Quand j'étais enfant, je me suis noyée en mer.
Ce fut une affaire tranquille et sans histoire. Je m'étais simplement aventurée trop loin, je ne faisais pas attention, et quelques instants plus tard, je me suis retrouvée sur le dos, avec un poids blanc, gris et brun qui pesait sur moi.
Ce fut vraiment tranquille. Je ne me suis pas débattue. Je ne me souviens pas de comment ça s’est réellement produit. J'étais simplement là, suspendue dans mon propre abîme personnel.
Je n'ai pas ouvert la bouche pour crier ou pour respirer, mais pour m'émerveiller de ce qui se trouvait au-dessus de moi. Le poids du blanc, du brun et du gris. Ce n'était pas réconfortant, comme une couverture, mais c'était familier - une sensation que j’avais déjà ressentie auparavant. Un poids familier qui s'était installé sur ma poitrine et s'y sentait chez lui.
Mes poumons étaient en feu. C'est une drôle d’expression, pas vrai ? Avoir les poumons qui brûlent alors qu'on est sous l’eau ? Cette douleur semble presque contradictoire, d'une certaine manière. Brûler tout en étant immergé. Mais comme tout feu privé d’oxygène, elle s'est vite éteinte, et je l'ai oubliée.
Mais dès que je me suis souvenu de mon besoin de respirer, c'était terminé. La vague m'avait renvoyée sur le rivage. J'étais à quatre pattes, crachant du sable tandis que l'écume de mer tourbillonnait à mes pieds. Le poids était parti, absent, et tout était calme.

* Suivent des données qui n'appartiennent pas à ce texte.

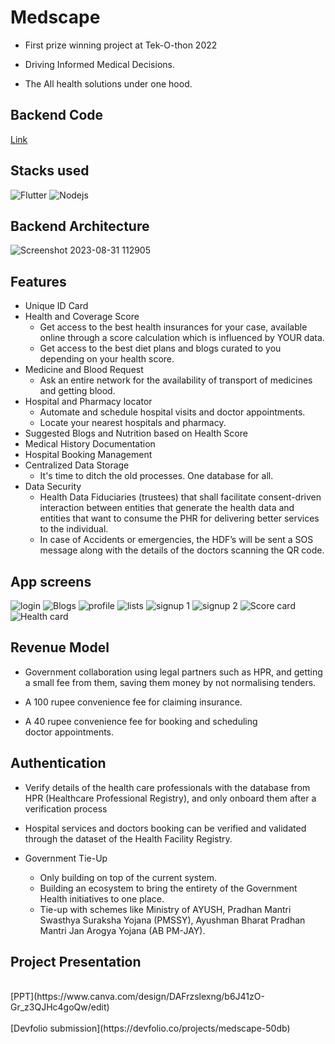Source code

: # Medscape

* First prize winning project at Tek-O-thon 2022

* Driving Informed Medical Decisions.

* The All health solutions under one hood.

## Backend Code
[Link](https://github.com/adamsyy/Medscape/tree/main/medscape-backend)
## Stacks used

![Flutter](https://img.shields.io/badge/Flutter-%2302569B.svg?style=for-the-badge&logo=Flutter&logoColor=white)
![Nodejs](https://img.shields.io/badge/Nodejs-FF8800?style=for-the-badge&logo=Nodejs&logoColor=white)

## Backend Architecture
![Screenshot 2023-08-31 112905](https://github.com/adamsyy/Medscape/assets/75473780/0e1d6b26-438d-4f8d-a939-b49ac37d32ed)

## Features

* Unique ID Card
* Health and Coverage Score
  * Get access to the best health insurances for your case, available online through a score calculation which is influenced by YOUR data.
  * Get access to the best diet plans and blogs curated to you depending on your health score.
* Medicine and Blood Request
  * Ask an entire network for the availability of transport of medicines and getting blood.
* Hospital and Pharmacy locator
  * Automate and schedule hospital visits and doctor appointments.
  * Locate your nearest hospitals and pharmacy.
* Suggested Blogs and Nutrition based on Health Score
* Medical History Documentation
* Hospital Booking Management
* Centralized Data Storage
  * It's time to ditch the old processes. One database for all.
* Data Security
  * Health Data Fiduciaries (trustees) that shall facilitate consent-driven interaction between entities that generate the health data and entities that want to consume the PHR for delivering better services to the individual.
  * In case of Accidents or emergencies, the HDF’s will be sent a SOS message along with the details of the doctors scanning the QR code. 
## App screens

![login](https://user-images.githubusercontent.com/75473780/213473978-bb8fdd04-6357-4867-b241-4a577a9153fe.png)
![Blogs](https://user-images.githubusercontent.com/75473780/213474407-f0f86d58-ca3d-4662-a979-475f79c16c1f.png)
![profile](https://user-images.githubusercontent.com/75473780/213474420-8d134afc-887b-4c32-833e-5979b6d84734.png)
![lists](https://user-images.githubusercontent.com/75473780/213474427-748c96f8-7e92-428f-a056-003d09442250.png)
![signup 1](https://user-images.githubusercontent.com/75473780/213474440-299d92e8-52d2-4bbd-bbb9-6bdde3e151e0.png)
![signup 2](https://user-images.githubusercontent.com/75473780/213474445-bd5ef80d-2a04-4860-8cf8-32299315a5d5.png)
![Score card](https://user-images.githubusercontent.com/75473780/213474449-6dffe43a-6c4e-48b7-a2ae-7534a936a0b5.png)
![Health card](https://user-images.githubusercontent.com/75473780/213474562-8330fcc2-40c9-452f-8a17-14f3e2c419ff.png)


## Revenue Model 

* Government collaboration using legal partners such as HPR, and getting a small fee from them, saving them money by not normalising tenders.

* A 100 rupee convenience fee for claiming insurance.
 
* A 40 rupee convenience fee for booking and scheduling         
     doctor appointments.

## Authentication

* Verify details of the health care professionals with the database from HPR (Healthcare Professional Registry), and only onboard them after a verification process

* Hospital services and doctors booking can be verified and validated through the dataset of the Health Facility Registry.
* Government Tie-Up
  * Only building on top of the current system.
  * Building an ecosystem to bring the entirety of the Government Health initiatives to one place.
  * Tie-up with schemes like Ministry of AYUSH, Pradhan Mantri Swasthya Suraksha Yojana (PMSSY), Ayushman Bharat Pradhan Mantri Jan Arogya Yojana (AB PM-JAY).

## Project Presentation
<br>
[PPT](https://www.canva.com/design/DAFrzslexng/b6J41zO-Gr_z3QJHc4goQw/edit)
</br>
<br>
[Devfolio submission](https://devfolio.co/projects/medscape-50db)
</br>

La plage était toujours aussi silencieuse. Les vagues étaient silencieuses. Les gens étaient silencieux. Pas de maître-nageur, pas de parent, pas d'étranger attentionné. La plage était vide. Je me tenais là, sur le rivage. Et puis je suis partie.
Nous ne sommes plus jamais retournés sur cette plage, mais le désir de ressentir à nouveau ce poids familier m'a accompagnée pendant toutes les années qui ont suivi.
Quand j'étais enfant, je vivais dans une maison faite de fantômes.
La maison avait été construite parce que j'allais naître. Ma famille était riche à l'époque et dépensait son argent dans des aménagements extravagants. Le plus notable d'entre eux était du bois flotté récupéré sur des navires coulés qui avaient navigué sur les Grands Lacs. On ne m'a jamais expliqué comment ces bateaux avaient coulé, mais le bois qui en était issu recouvrait à présent le sol de la salle à manger, de l'escalier et des balcons intérieurs de l'étage.
J'ai entendu des légendes qui disent que l'eau conserve les souvenirs, que l'eau est la clef de la renaissance, ou celle de l'au-delà. Ces légendes n'ont jamais été que des rumeurs pour moi, mais avec le recul, je me demande si y croire ne m'aurait pas aidé.
Il y avait une entité qui vivait de l’autre côté du couloir, en face de ma chambre. Une enveloppe de personne, avec des traits déformés et un sourire tordu. J'aime croire qu'elle venait du bois flotté, de l'énergie collective des âmes perdues dans les vagues, se manifestant ici parce qu'elles avaient été arrachées de leur maison pour en construire une autre.
L’entité est devenue une présence familière au fil des ans. Toujours dans la maison. Toujours à mes côtés. Toujours en contradiction avec elle-même. Jamais trop amicale, jamais trop méchante, juste une manifestation de ce qu'elle était et devait être - des âmes loin de chez elles et déchirées par la culpabilité des adieux non dits.
J'en suis venue à me demander si le poids qui s'était posé sur ma poitrine le jour où je me suis noyée n'était pas elle, agenouillée au-dessus de moi avec ses mains profondément enfoncées dans ma poitrine, s'accrochant à mes poumons et les enflammant. Avait-elle été un rappel que je méritais de vivre ? Ou un appel à rejoindre ceux qui n'ont pas connu d'adieux ?
J'ai quitté cette maison il y a plusieurs années. Aux dernières nouvelles, elle avait été saisie par la banque. Je me demande si elle aussi va se contredire, la maison de bois immergée se consumant elle-même, dans une affaire tranquille et sans histoire.